§ **TASK**
All the data below goes into the copy word for word, but the pictures don't.

§ **ENTRIES SHOWN**
··········

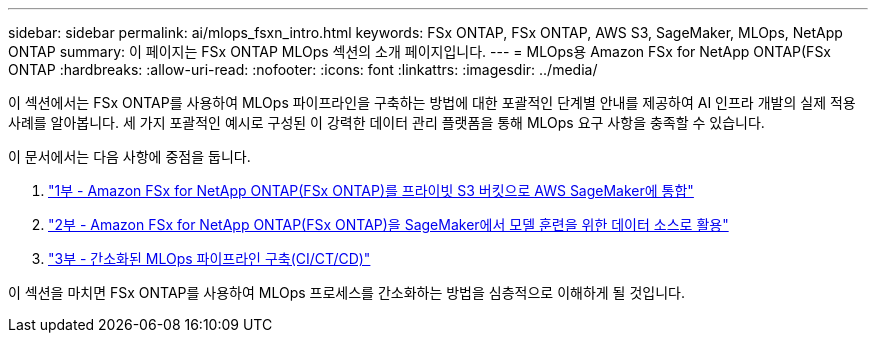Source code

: ---
sidebar: sidebar 
permalink: ai/mlops_fsxn_intro.html 
keywords: FSx ONTAP, FSx ONTAP, AWS S3, SageMaker, MLOps, NetApp ONTAP 
summary: 이 페이지는 FSx ONTAP MLOps 섹션의 소개 페이지입니다. 
---
= MLOps용 Amazon FSx for NetApp ONTAP(FSx ONTAP
:hardbreaks:
:allow-uri-read: 
:nofooter: 
:icons: font
:linkattrs: 
:imagesdir: ../media/


[role="lead"]
이 섹션에서는 FSx ONTAP를 사용하여 MLOps 파이프라인을 구축하는 방법에 대한 포괄적인 단계별 안내를 제공하여 AI 인프라 개발의 실제 적용 사례를 알아봅니다. 세 가지 포괄적인 예시로 구성된 이 강력한 데이터 관리 플랫폼을 통해 MLOps 요구 사항을 충족할 수 있습니다.

이 문서에서는 다음 사항에 중점을 둡니다.

. link:./mlops_fsxn_s3_integration.html["1부 - Amazon FSx for NetApp ONTAP(FSx ONTAP)를 프라이빗 S3 버킷으로 AWS SageMaker에 통합"]
. link:./mlops_fsxn_sagemaker_integration_training.html["2부 - Amazon FSx for NetApp ONTAP(FSx ONTAP)을 SageMaker에서 모델 훈련을 위한 데이터 소스로 활용"]
. link:./mlops_fsxn_cictcd.html["3부 - 간소화된 MLOps 파이프라인 구축(CI/CT/CD)"]


이 섹션을 마치면 FSx ONTAP를 사용하여 MLOps 프로세스를 간소화하는 방법을 심층적으로 이해하게 될 것입니다.
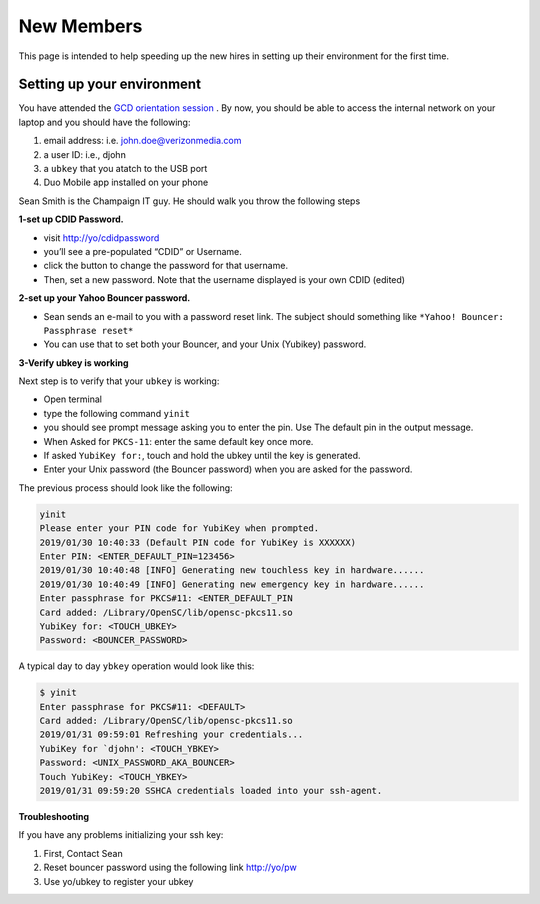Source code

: ..  _new_members:

New Members
===========

This page is intended to help speeding up the new hires in setting up their environment for the first time.

..  _new_members_set_up_env:

Setting up your environment
---------------------------

You have attended the `GCD orientation session <https://thestreet.ouroath.com/community/globalservicedesk/>`_ . By now, you
should be able to access the internal network on your laptop and you
should have the following:

1. email address: i.e. john.doe@verizonmedia.com
2. a user ID: i.e., djohn
3. a ``ubkey`` that you atatch to the USB port
4. Duo Mobile app installed on your phone

Sean Smith is the Champaign IT guy. He should walk you throw the following steps

**1-set up CDID Password.**

-  visit `http://yo/cdidpassword <http://yo/cdidpassword>`_
-  you’ll see a pre-populated “CDID” or Username.
-  click the button to change the password for that username.
-  Then, set a new password. Note that the username displayed is your
   own CDID (edited)

**2-set up your Yahoo Bouncer password.**

-  Sean sends an e-mail to you with a password reset link. The subject
   should something like ``*Yahoo! Bouncer: Passphrase reset*``
-  You can use that to set both your Bouncer, and your Unix (Yubikey) password.

**3-Verify ubkey is working**

Next step is to verify that your ``ubkey`` is working:

-  Open terminal
-  type the following command ``yinit``
-  you should see prompt message asking you to enter the pin. Use The
   default pin in the output message.
-  When Asked for ``PKCS-11``: enter the same default key once more.
-  If asked ``YubiKey for:``, touch and hold the ubkey until the key is
   generated.
-  Enter your Unix password (the Bouncer password) when you are asked
   for the password.


The previous process should look like the following:

.. code-block:: console

  yinit
  Please enter your PIN code for YubiKey when prompted.
  2019/01/30 10:40:33 (Default PIN code for YubiKey is XXXXXX)
  Enter PIN: <ENTER_DEFAULT_PIN=123456>
  2019/01/30 10:40:48 [INFO] Generating new touchless key in hardware......
  2019/01/30 10:40:49 [INFO] Generating new emergency key in hardware......
  Enter passphrase for PKCS#11: <ENTER_DEFAULT_PIN
  Card added: /Library/OpenSC/lib/opensc-pkcs11.so
  YubiKey for: <TOUCH_UBKEY>
  Password: <BOUNCER_PASSWORD>

A typical day to day ``ybkey`` operation would look like this:


.. code-block:: console

  $ yinit
  Enter passphrase for PKCS#11: <DEFAULT>
  Card added: /Library/OpenSC/lib/opensc-pkcs11.so
  2019/01/31 09:59:01 Refreshing your credentials...
  YubiKey for `djohn': <TOUCH_YBKEY>
  Password: <UNIX_PASSWORD_AKA_BOUNCER>
  Touch YubiKey: <TOUCH_YBKEY>
  2019/01/31 09:59:20 SSHCA credentials loaded into your ssh-agent.

**Troubleshooting**

If you have any problems initializing your ssh key:

1. First, Contact Sean
2. Reset bouncer password using the following link `http://yo/pw <http://yo/pw>`_
3. Use yo/ubkey to register your ubkey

··········

§ **RESPONSE TO THE EXERCISE**
Source code

: ---
sidebar: sidebar 
permalink: ai/mlops_fsxn_intro.html 
keywords: FSx ONTAP, FSx ONTAP, AWS S3, SageMaker, MLOps, NetApp ONTAP 
summary: 이 페이지는 FSx ONTAP MLOps 섹션의 소개 페이지입니다. 
---
= MLOps용 Amazon FSx for NetApp ONTAP(FSx ONTAP
:hardbreaks:
:allow-uri-read: 
:nofooter: 
:icons: font
:linkattrs: 
:imagesdir: ../media/


[role="lead"]
이 섹션에서는 FSx ONTAP를 사용하여 MLOps 파이프라인을 구축하는 방법에 대한 포괄적인 단계별 안내를 제공하여 AI 인프라 개발의 실제 적용 사례를 알아봅니다. 세 가지 포괄적인 예시로 구성된 이 강력한 데이터 관리 플랫폼을 통해 MLOps 요구 사항을 충족할 수 있습니다.

이 문서에서는 다음 사항에 중점을 둡니다.

. link:./mlops_fsxn_s3_integration.html["1부 - Amazon FSx for NetApp ONTAP(FSx ONTAP)를 프라이빗 S3 버킷으로 AWS SageMaker에 통합"]
. link:./mlops_fsxn_sagemaker_integration_training.html["2부 - Amazon FSx for NetApp ONTAP(FSx ONTAP)을 SageMaker에서 모델 훈련을 위한 데이터 소스로 활용"]
. link:./mlops_fsxn_cictcd.html["3부 - 간소화된 MLOps 파이프라인 구축(CI/CT/CD)"]


이 섹션을 마치면 FSx ONTAP를 사용하여 MLOps 프로세스를 간소화하는 방법을 심층적으로 이해하게 될 것입니다.
Source code

: ..  _new_members:

New Members
===========

This page is intended to help speeding up the new hires in setting up their environment for the first time.

..  _new_members_set_up_env:

Setting up your environment
---------------------------

You have attended the `GCD orientation session <https://thestreet.ouroath.com/community/globalservicedesk/>`_ . By now, you
should be able to access the internal network on your laptop and you
should have the following:

1. email address: i.e. john.doe@verizonmedia.com
2. a user ID: i.e., djohn
3. a ``ubkey`` that you atatch to the USB port
4. Duo Mobile app installed on your phone

Sean Smith is the Champaign IT guy. He should walk you throw the following steps

**1-set up CDID Password.**

-  visit `http://yo/cdidpassword <http://yo/cdidpassword>`_
-  you’ll see a pre-populated “CDID” or Username.
-  click the button to change the password for that username.
-  Then, set a new password. Note that the username displayed is your
   own CDID (edited)

**2-set up your Yahoo Bouncer password.**

-  Sean sends an e-mail to you with a password reset link. The subject
   should something like ``*Yahoo! Bouncer: Passphrase reset*``
-  You can use that to set both your Bouncer, and your Unix (Yubikey) password.

**3-Verify ubkey is working**

Next step is to verify that your ``ubkey`` is working:

-  Open terminal
-  type the following command ``yinit``
-  you should see prompt message asking you to enter the pin. Use The
   default pin in the output message.
-  When Asked for ``PKCS-11``: enter the same default key once more.
-  If asked ``YubiKey for:``, touch and hold the ubkey until the key is
   generated.
-  Enter your Unix password (the Bouncer password) when you are asked
   for the password.


The previous process should look like the following:

.. code-block:: console

  yinit
  Please enter your PIN code for YubiKey when prompted.
  2019/01/30 10:40:33 (Default PIN code for YubiKey is XXXXXX)
  Enter PIN: <ENTER_DEFAULT_PIN=123456>
  2019/01/30 10:40:48 [INFO] Generating new touchless key in hardware......
  2019/01/30 10:40:49 [INFO] Generating new emergency key in hardware......
  Enter passphrase for PKCS#11: <ENTER_DEFAULT_PIN
  Card added: /Library/OpenSC/lib/opensc-pkcs11.so
  YubiKey for: <TOUCH_UBKEY>
  Password: <BOUNCER_PASSWORD>

A typical day to day ``ybkey`` operation would look like this:


.. code-block:: console

  $ yinit
  Enter passphrase for PKCS#11: <DEFAULT>
  Card added: /Library/OpenSC/lib/opensc-pkcs11.so
  2019/01/31 09:59:01 Refreshing your credentials...
  YubiKey for `djohn': <TOUCH_YBKEY>
  Password: <UNIX_PASSWORD_AKA_BOUNCER>
  Touch YubiKey: <TOUCH_YBKEY>
  2019/01/31 09:59:20 SSHCA credentials loaded into your ssh-agent.

**Troubleshooting**

If you have any problems initializing your ssh key:

1. First, Contact Sean
2. Reset bouncer password using the following link `http://yo/pw <http://yo/pw>`_
3. Use yo/ubkey to register your ubkey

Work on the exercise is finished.